Acheter Canada, acheter USA: la fièvre de l’achat local frappe fort!

Pierre-Olivier Zappa
Le vent tourne. Et il souffle fort sur le patriotisme économique canadien. Pendant que Washington multiplie les tarifs douaniers, les consommateurs d’ici répliquent... avec leur portefeuille.
«Buy Canada, bye America»: un slogan qui fait du chemin. Et vite.
Tellement que plusieurs entreprises ressentent le besoin de rappeler qu'elles sont bien d'ici. Prenez la boulangerie St-Méthode, partiellement détenue par des intérêts américains. Son dernier communiqué? Pas pour annoncer un nouveau produit ni une expansion. Mais pour défendre son identité «québécoise».
Même chose pour les jus Oasis, commercialisés par Lassonde. L’entreprise a lancé une campagne publicitaire pour marteler que son jus d’orange est un jus «d’ici». Et on comprend pourquoi.
En faisant mon épicerie ce week-end, j’ai vu le changement de mes propres yeux. Les pommes américaines? Tristes et flétries, boudées par les clients. La mayonnaise? Les pots de marques québécoises, introuvables. Mais la Hellmann’s? Aucun problème d’inventaire pour cette multinationale étrangère.
Puis, au rayon des fruits: surprise! Des raisins de Namibie. Pendant que les variétés californiennes prennent le bord. Pas besoin d’un doctorat en commerce pour comprendre. Les marchands s’adaptent à la nouvelle demande: des produits de partout... sauf des États-Unis.
Et ce n’est pas qu’une impression. Michael Medline, PDG d’IGA, l’a confirmé aux analystes financiers: «Le nombre de produits américains continuera à diminuer, alors que nous ajustons notre approvisionnement pour répondre à la demande croissante de produits canadiens et non américains.»

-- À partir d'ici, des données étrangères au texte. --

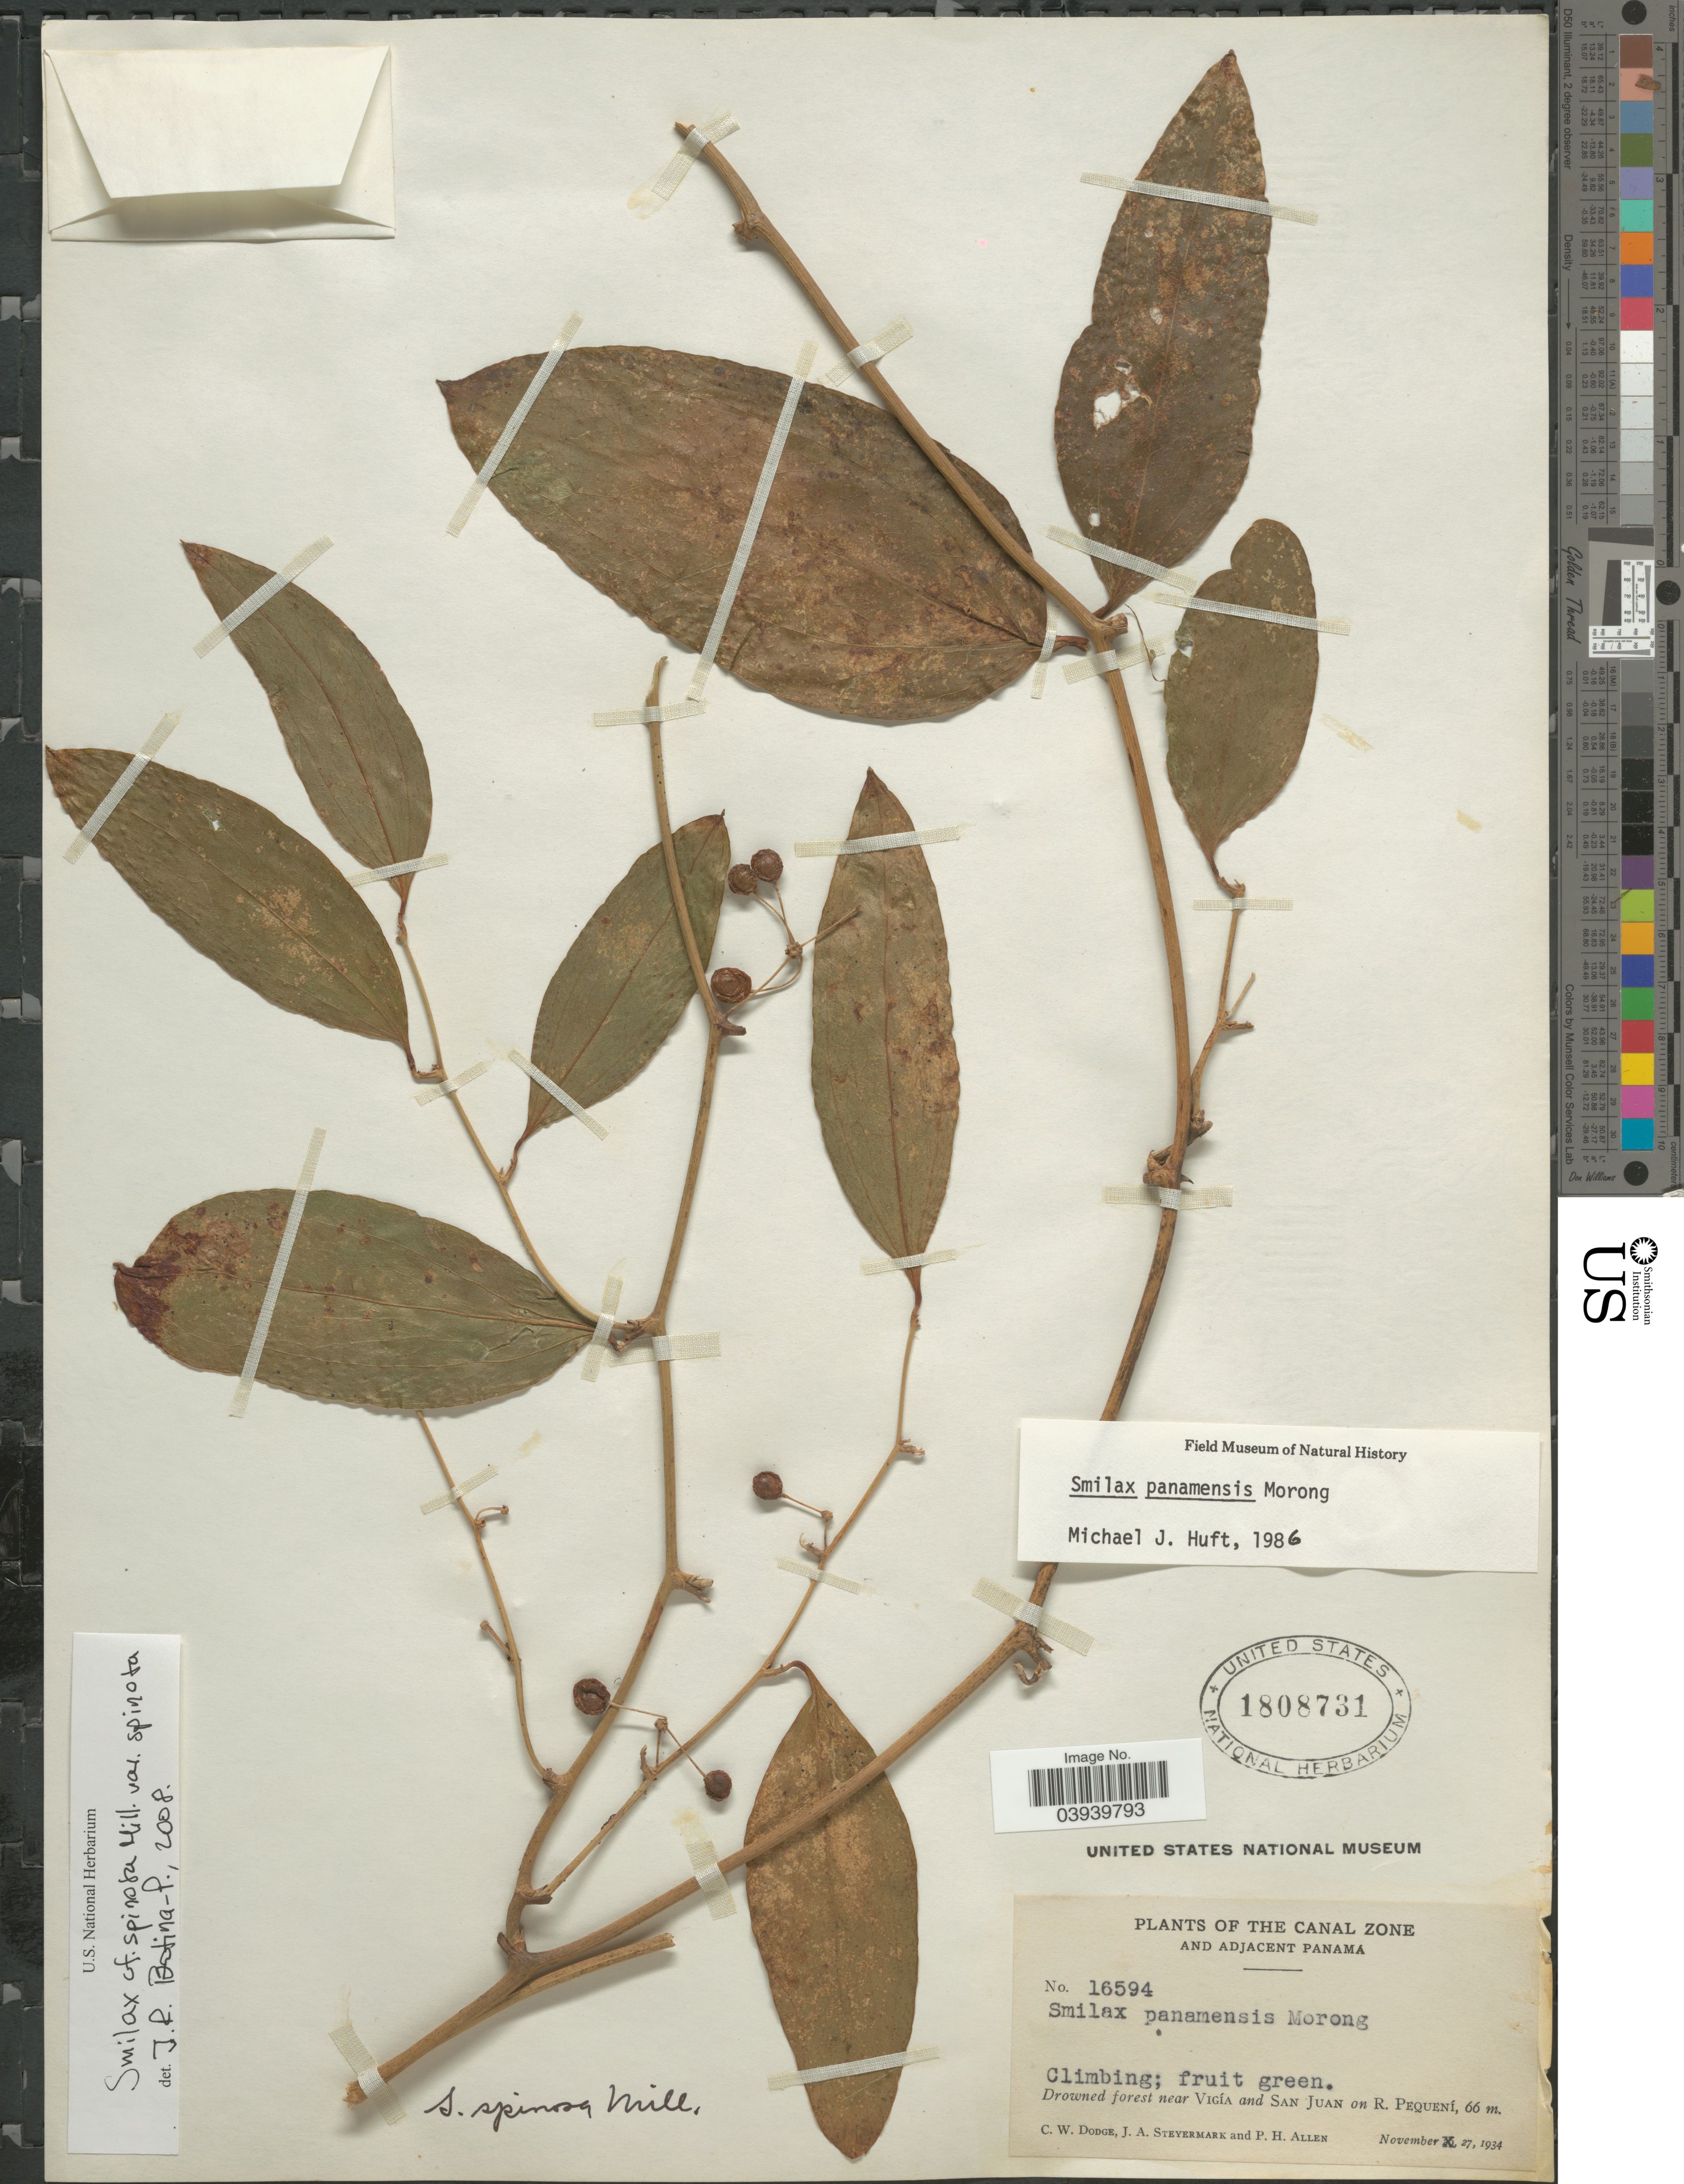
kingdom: Plantae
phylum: Tracheophyta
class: Liliopsida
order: Liliales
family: Smilacaceae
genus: Smilax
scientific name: Smilax spinosa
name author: Mill.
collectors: C. Dodge, J. Steyermark & P. H. Allen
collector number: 16594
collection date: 1934-11-27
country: Panama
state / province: Colón / Panamá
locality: The Canal Zone and adjacent Panama. Drowned forest near Vigía and San Juan on R. Pequení.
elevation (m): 66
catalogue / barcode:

• Écoutez aussi cet épisode balado tiré de l'émission de Richard Martineau, diffusée sur les plateformes QUB et simultanément sur le 99.5 FM Montréal :
Le boycottage frappe au sud
Aux États-Unis, la pression se fait sentir. Ethan Frisch, PDG de Burlap & Barrel, une entreprise d’épices, voit ses clients canadiens partir. «On ne sait pas comment réagir, avoue-t-il à Business Insider. On n’a pas voté pour Trump, mais on en paie le prix.»
Les chiffres le confirment. Le groupe Facebook «Made in Canada» a doublé en un mois, atteignant 1,3 million d’abonnés. L’application Buy Beaver, qui identifie les produits canadiens en scannant les codes-barres, explose: 35 000 téléchargements en deux semaines.
Et l’impact ne s’arrête pas à l’épicerie. Samedi soir, au restaurant, la carte des vins venait d’être imprimée. Les rouges californiens? Rayés du menu. «Nos clients en demandaient moins», explique la serveuse.
Les compagnies aériennes s'ajustent aussi. Certaines annulent des vols vers les États-Unis, prévoyant une baisse de la demande. Même les écoles modifient leurs plans: plusieurs abandonnent les voyages scolaires au sud de la frontière.
Un électrochoc économique
L’an dernier, le Canada a importé pour 349,4 milliards de dollars US de biens américains. Si cette fièvre d’achat local se maintient, l’impact pourrait être colossal. Certains secteurs souffriront. D’autres saisiront une occasion en or.
Déjà, les grands distributeurs réagissent. L’offre locale s’élargit. Les entreprises innovent. Et tout ça... pourquoi? Parce qu’un certain Donald Trump, à force de tarifs et de provocations, a ravivé un réflexe que les Canadiens avaient oublié: celui de soutenir leur propre économie.
La question est maintenant de savoir si cette fièvre va durer. Mais une chose est sûre: les Canadiens viennent de réaliser que leur pouvoir d’achat, c’est aussi un pouvoir d’influence.